A Bank of America branch in the ground floor of the 100 Federal St. tower in Boston's financial district

Banker & Tradesman file photo

Several of America’s biggest banks say they’re setting aside hundreds of millions of dollars each to cover potential loan losses in the event of a recession this year.

Bank of America’s fourth-quarter profits rose slightly from a year ago, as higher credit costs and potentially bad loans more than offset the bank’s sharp rise in interest revenue.

The Charlotte, North Carolina-based bank said Friday that it earned a profit of $7.13 billion, or 85 cents a share in the three months ended Dec. 31, compared to a profit of $7.01 billion, or 82 cents a share, in the same period a year earlier. The results were better than analysts’ forecast of a profit of roughly 77 cents per share, according to FactSet.

Like its major competitors, Bank of America saw a sharp rise in interest income, helped by the Federal Reserve aggressively raising interest rates last year to stop inflation. BofA’s interest revenue was roughly $3 billion higher than it was in 2021.

But also like JPMorgan Chase and others, BofA saw a slowdown in its investment banking business and had to set aside more money to cover potentially bad loans. The bank had $1.1 billion in credit reserves added this quarter; a year earlier, the bank released $500 million from that account.

Banks put money aside to cover potentially bad loans as their economists try to figure out where the U.S. and global economies are headed and use computer models to simulate how much in potential losses they may take in those scenarios. Most banks have predicted that there might be a recession this year as a result of the Fed’s rate hikes.

“We ended the year on a strong note growing earnings year over year in the [fourth] quarter in an increasingly slowing economic environment,” said Brian Moynihan, CEO and chairman of Bank of America, in a statement.

San Francisco-based Wells Fargo also set aside an additional $397 million for its loan loss reserves in preparation for a potential economic downturn, which many economists are predicting as the Federal Reserve continues its aggressive rate hikes and monetary policy tightening to try to bring down inflation.

“We are planning for it to get worse than it’s been the past few quarters,” said Mike Santomassimo, Wells’ chief financial officer.

JPMorgan Chase told investors Friday that it is now predicting a “mild” recession as part of its outlook. It set aside $1.4 billion to cover potentially bad loans, and incurred roughly $900 million in charge offs. The bank said it needed to set aside more to cover bad loans due to “a modest deterioration” in the firm’s economic outlook, which now calls for a “mild” recession.

“The U.S. economy currently remains strong with consumers still spending excess cash and businesses healthy,” Jamie Dimon, chairman and CEO of JPMorgan Chase, said in a statement. “However, we still do not know the ultimate effect of the headwinds coming from geopolitical tensions including the war in Ukraine, the vulnerable state of energy and food supplies, persistent inflation that is eroding purchasing power and has pushed interest rates higher, and the unprecedented quantitative tightening.”

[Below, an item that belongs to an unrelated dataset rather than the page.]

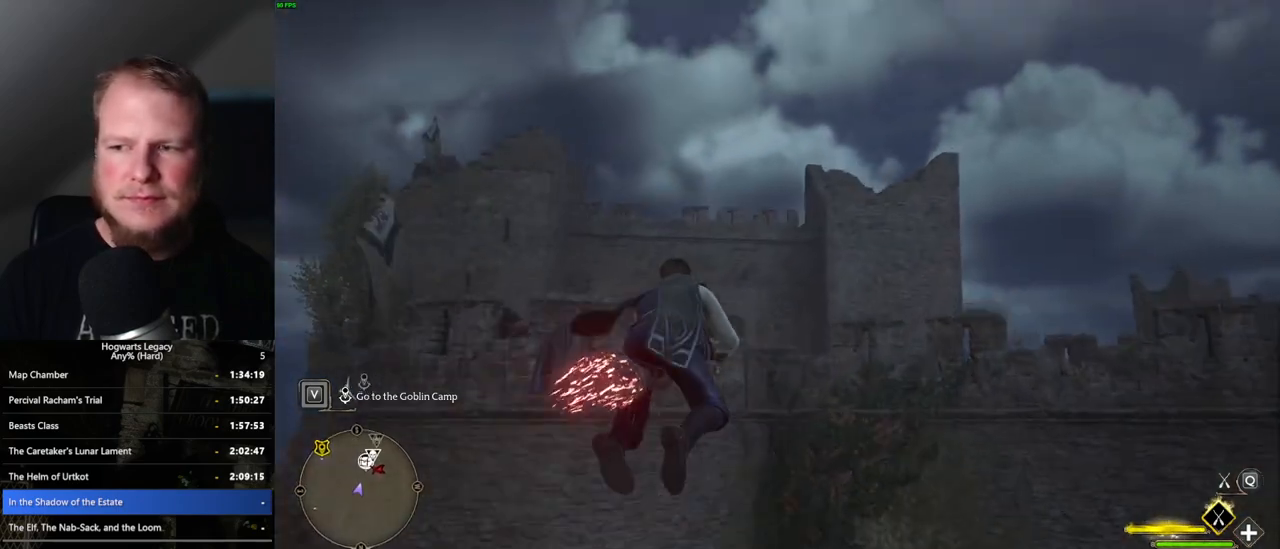
{"keys": ["ctrl_l", "w"], "mouse": [], "events": [[183, "space", "up"], [400, "ctrl_l", "down"], [433, "mouse_left", "up"]]}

The bank also said its fourth-quarter profits rose 6 percent from a year ago, as higher interest rates helped the bank make up for a slowdown in deal-making in its investment bank. The bank also set aside more than $2 billion to cover potential bad loans and charge-offs in preparation for a possible recession.

The New York-based bank said Friday that it earned $11.0 billion last quarter, up from $10.4 billion in the same period a year earlier. On a per-share basis, JPMorgan said it earned a profit of $3.57 a share compared to $3.33 a share in 2021, much better than the $3.08 a share that analysts were expecting.

The biggest driver of JPMorgan’s profits this quarter was higher interest rates. The bank, like its competition, have been helped considerably by the Federal Reserve hiking rates aggressively to combat inflation as banks can charge more for loans.

JPMorgan’s net interest income was $20.3 billion, up 48 percent from a year earlier.

Associated Press staff writer Matt Ott contributed to this story.